Did you know that even one DUI or DWI can actually stop you from entering Canada? This is true whether you attempt to cross by air or by land, and regardless if you are the one driving the car.
Who can be stopped at the border because of a DUI?
Every day, unsuspecting US citizens are turned away at the Canadian border because they have a DUI, a DWI or similar offense on their record. Canadian criminal laws are such that anyone who has a criminal conviction on their record can be denied entry into Canada. In the case of a DUI, unless it is the only offense on your record and has occurred over 10 years ago, you may, and most likely will be denied entry. This rule applies to everyone, including to those travelling to Canada for business purposed such as a meeting or a conference, to individuals entering Canada for a family vacation, or for skiing, fishing or hunting and even to those who are simply transiting through Canada on their way to another country, such as a layover in a Canadian airport, a drive through Canada on the way to Alaska or a cruise.
What can I do if I have a trip planned to Canada but have a DUI?
Depending on the urgency and time constraints of your trip, you may apply for either a temporary resident permit (TRP) or for Canadian criminal rehabilitation.
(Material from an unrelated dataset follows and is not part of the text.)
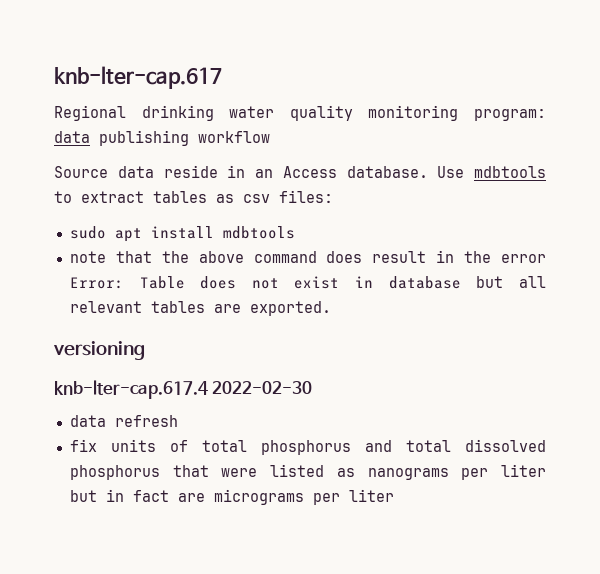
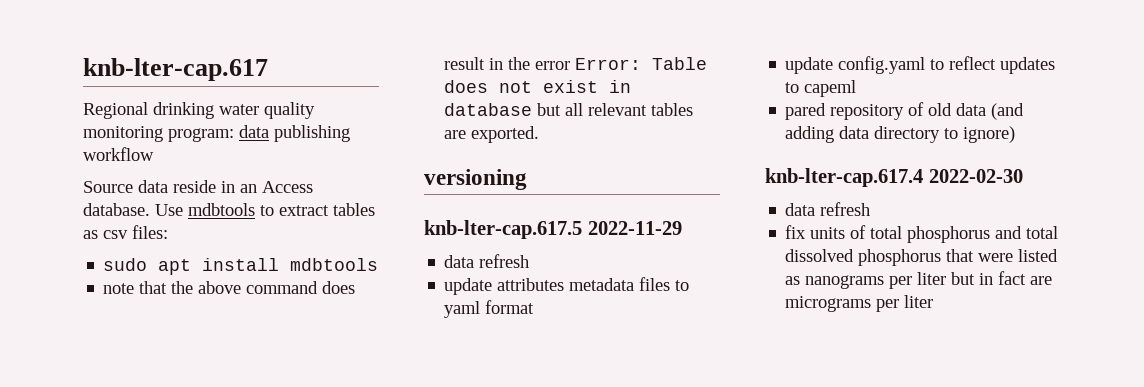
(145, 350) none -> [424,220,682,239] [444,254,530,268] [444,277,690,295] [444,300,535,318] [785,56,1056,74] [785,80,857,97] [785,102,1025,120] [785,126,1016,143] // knb-lter-cap.617.5 2022-11-29 // data refresh // update attributes metadata files to yaml format // update config.yaml to reflect updates to capeml // pared repository of old data (and adding data directory to ignore)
The temporary resident permit allows you to enter Canada for a specific period of time, depending on your needs and the nature of your trip. Anyone who is eligible can apply for the TRP, usually with the help of an immigration attorney specializing in matters of criminal inadmissibility. You can apply for the TRP if you have a conviction on your record or even if you have just recently been arrested, and a verdict is still pending in your case. There are no time constraints with such an application. Unlike the TRP, an application for criminal rehabilitation requires that at least 5 years have passed since the completion of all of the conditions of your sentence. Once you become eligible, if your application is successful, the criminal rehabilitation is good for life, unless new offenses are committed.
Are there any exceptions to these rules?
As mentioned earlier, if you have had only one DUI conviction, and this offense occurred more than 10 years ago and you have completed all of the conditions of the sentence also more than 10 years ago, in most cases, you will not need to apply for a temporary resident permit or for criminal rehabilitation, because you are deemed rehabilitated by the effect of time. This rule would not apply however, if you have more than one offense on your record, even if the offenses are from 20 or 30 years ago.